O amor de Beatriz
(Maria Esther Lacerda)
*Crônica do livro Homem de cama e mesa ou qualquer amor
Ela colecionava conchas sem conhecer o mar. Ele jogava bilhar e não sonhava. Ela vestia camisolas de cetim. Ele bebia uísque puro. Ela fazia ioga, ele tomava analgésico pela manhã. Eles se amaram por uma eternidade, até que um dia ele virou anjo e fugiu do altar. Ela, persistente, continuou a amá-lo. Seu cheiro impregnado roubava-lhe beijos, entre o sono e delírios de saudade. Ele tatuou o amor no seu cotidiano e na alma.
José vivia no corpo e nos olhos de Beatriz. Ela, por certo, guarda esse amor, esse grande amor, entre beija-flores, a lua e o cheiro de jasmim. Quando tudo parece ficar escuro, quando a noite toma assento, ela corre para a janela e, com os olhos no céu, avista sua estrela. Acolhe o vento que vem da ladeira da praça, aproxima suave, traz em surdina cantos gregorianos e, ao lado da ausência, Beatriz decompõe sua lembrança.
Beatriz e José trocaram cartas e afetos, amigos e recordações. Às vezes eram amigos de cuidar, de espiar também. Ele era solto, ela, comprometida. Eles eram dois - pra gente, um amor. Viajavam fazendas e deslizavam asfalto, juntando os pés num destino só.

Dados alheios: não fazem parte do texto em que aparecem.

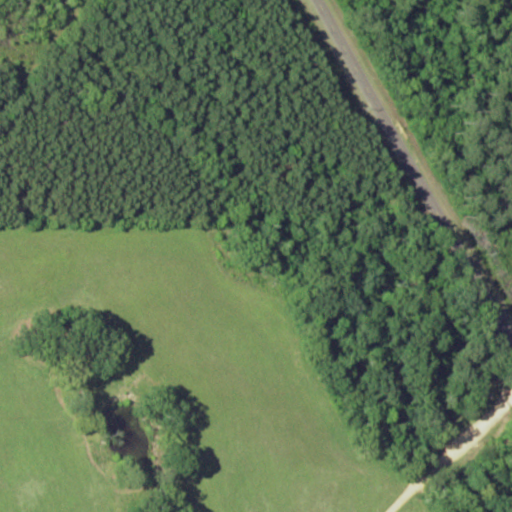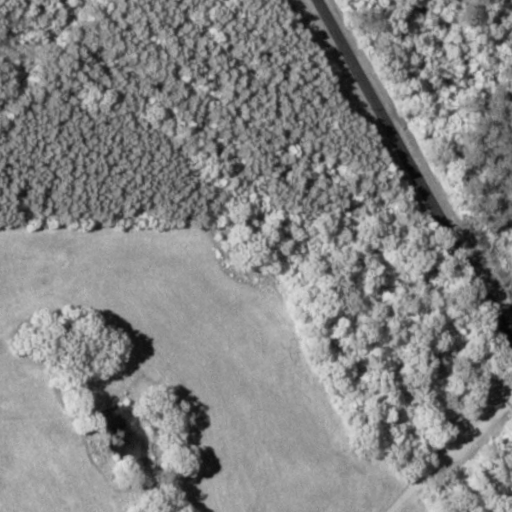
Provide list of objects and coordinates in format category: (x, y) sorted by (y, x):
road: (45, 46)
road: (403, 198)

Era bonito o par, maduro e solto. Era também feito maracujá, doce e azedo. Aos domingos iam ao cinema. Ele gostava de sorvete de pistache, ela preferia pastel frito com caldo de cana. Ele lhe dava flor, e ela, colo pra amar. Ele, distante, telefonava. Ela, com doçura, tecia remendos e curava seus arranhões. Um dia de fevereiro, José foi embora. Partiu de repente, numa rodovia de desencanto. Beatriz chorou. O tempo os ludibriou. Levou pro lado de lá, além do corpo, das mãos e dos beijos, seu amor.

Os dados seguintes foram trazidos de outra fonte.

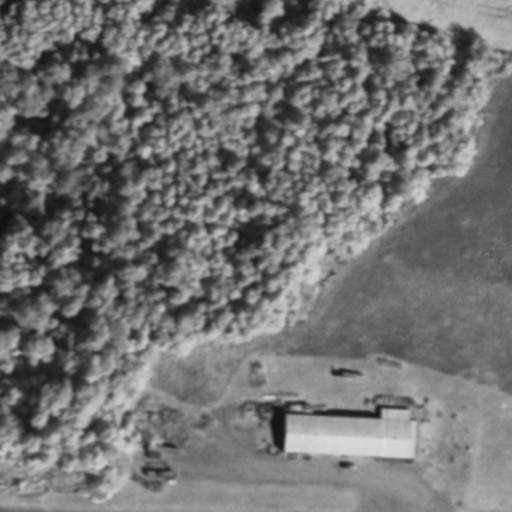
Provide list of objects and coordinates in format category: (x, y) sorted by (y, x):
building: (354, 435)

Entre brisa de primavera, entre um ano e outro, ela tinha sempre o que guardar. Aguardava o tempo e, dentro de uma caixa de música, acolhia a espera.
Tudo era duplo: dois amores, duas casas, dois colchões, dois isso, dois aquilo, dois caminhos, dois pratos, duas toalhas, dois corpos – às vezes um só – anel solitário, silêncio, um lado da cama vazio, um outro guardado, um chinelo, um encontro marcado – desencontro – dos sonhos, dos caminhos, dos amigos, das palavras, do par – um amor quase perfeito.
Meia-noite, meia-página, meia-lua. Metade da história, metade da vírgula, metade do tempo, metade da laranja, metade de dois - um só – amor inteiro. Tudo feito prosa de um verso.
Nesse tempo sem par, ela espia a ladeira e reza na igreja do Rosário. Levanta cedo, compra pão e faz um só café.
Pela torre da igreja de Mariana o vento repassa feito um passarinho, o tempo pendura no sino parado e triste como os olhos de Beatriz. Tudo desfeito, quando chove: a rosa, as pregas do vestido, não o amor de Beatriz.